Belly Binding for Diastasis Recti: To Bind or Not to Bind?

Women ask us frequently about diastasis recti and belly binding here at the office.  They want to know more about what a diastasis recti is and how to fix it. Recently, there has been a lot of information online that encourages women to use a belly binder for diastasis recti. Some suggest to use an abdominal brace after baby to help “heal” a diastasis and to flatten your postpartum tummy quickly.  However, belly binding may not be the best option for everyone. In fact, it can actually lead to more issues postpartum. Read on to clear up these misconceptions floating around the internet and to learn what you should do with a diastasis recti.

What is Diastasis Recti (DRA)?

Diastasis rectus abdominis (DRA) is a condition where the rectus abdominis muscle (aka the “6 pack ab muscle”) separates down the middle.  Most often this separation occurs during pregnancy, but it can also occur with significant weight gain or increased muscle tone in the abdomen.  

Women most commonly notice the effects of DRA postpartum.  You might notice a “dome” effect when attempting to sit up from lying flat on your back, but not always. Some women experience pain in the core or low back. However, pain is not always associated with this condition.

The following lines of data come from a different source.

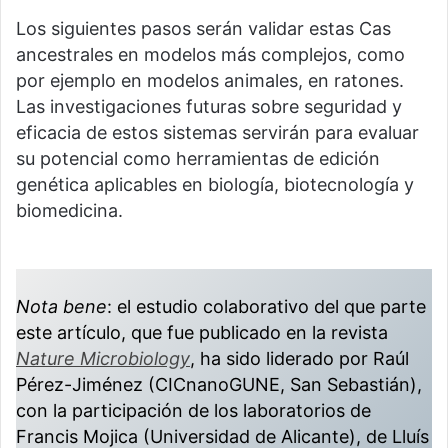
Los siguientes pasos serán validar estas Cas
ancestrales en modelos más complejos, como
por ejemplo en modelos animales, en ratones.
Las investigaciones futuras sobre seguridad y
eficacia de estos sistemas servirán para evaluar
su potencial como herramientas de edición
genética aplicables en biología, biotecnología y
biomedicina.
Nota bene
: el estudio colaborativo del que parte
este artículo, que fue publicado en la revista
Nature Microbiology
, ha sido liderado por Raúl
Pérez-Jiménez (CICnanoGUNE, San Sebastián),
con la participación de los laboratorios de
Francis Mojica (Universidad de Alicante), de Lluís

Misconceptions About Belly Binding for Diastasis Recti

There are many different choices when it comes to braces and binders for women to wear postpartum. Some people claim that a binder will close the abdominal separation and heal a diastasis recti.  We get asked this question all the time at the office: Which binder is the best?

Unfortunately, improving the gap in the muscle is not as easy as just wearing a binder.  In fact, for a lot of moms, it can make the issues worse. This is because a binder or brace will increase abdominal pressure and can lead to more pelvic floor dysfunction.

While there are some instances that call for wearing an abdominal binder, most often moms are better off without one.

When is a belly binder a good idea?

A physical therapist may recommended a binder if there is pain or discomfort associated with the condition. It could be especially helpful if that pain is limiting everyday activities, such as lifting or childcare activities.  In this case, the binder will help the mom to be able to function with less pain. However, it is still imperative to pair physical therapy (PT) treatment with the use of the binder to continue to address the actual issue.

One of the concerns with wearing a binder, or any brace, is that the muscles underneath the binder can relax. They start to take a break from supporting your back, which can lead to weakness of these muscles. Therefore, it is best not to wear the binder 24/7. This will help prevent this weakness from occurring.  It is best worn only for activities and only as a short-term solution until the muscles can get stronger.

Solutions for Diastasis Recti

There is so much information out there about what to do to “fix” a DRA, and it can be really confusing.  Most sources tell women to avoid sit ups, twisting movements, or any abdominal exercise or contraction against gravity.  

These suggestions just aren’t realistic or functional for new moms!  

With that being said, it is beneficial to limit sit ups or various twisting exercises during the healing phase postpartum or while undergoing physical therapy. However, it doesn’t mean you can never perform those exercises again. Watch our “Diastasis Recti Exercise Modifications” Video HERE!

Core exercise also depends on a mom’s baseline level of strength and how her DRA responds to certain movements and exercises.

Not only is it important to have an individualized set of exercises, but if you are having pain or notice a bulge down the middle of the abdomen, a physical therapy evaluation would be highly recommended. A specialist in pregnancy/postpartum or the pelvic floor is trained to look for other contributing factors that could be limiting the healing of the DRA.

Despite what the media portrays, the goal of completely closing the "gap" between the muscles may not always be realistic. Each body is different, and there isn't a standard when it comes to the amount that a gap will close. With physical therapy, our goal is typically to get you stronger and back to the activities you enjoy the most without pain or symptoms.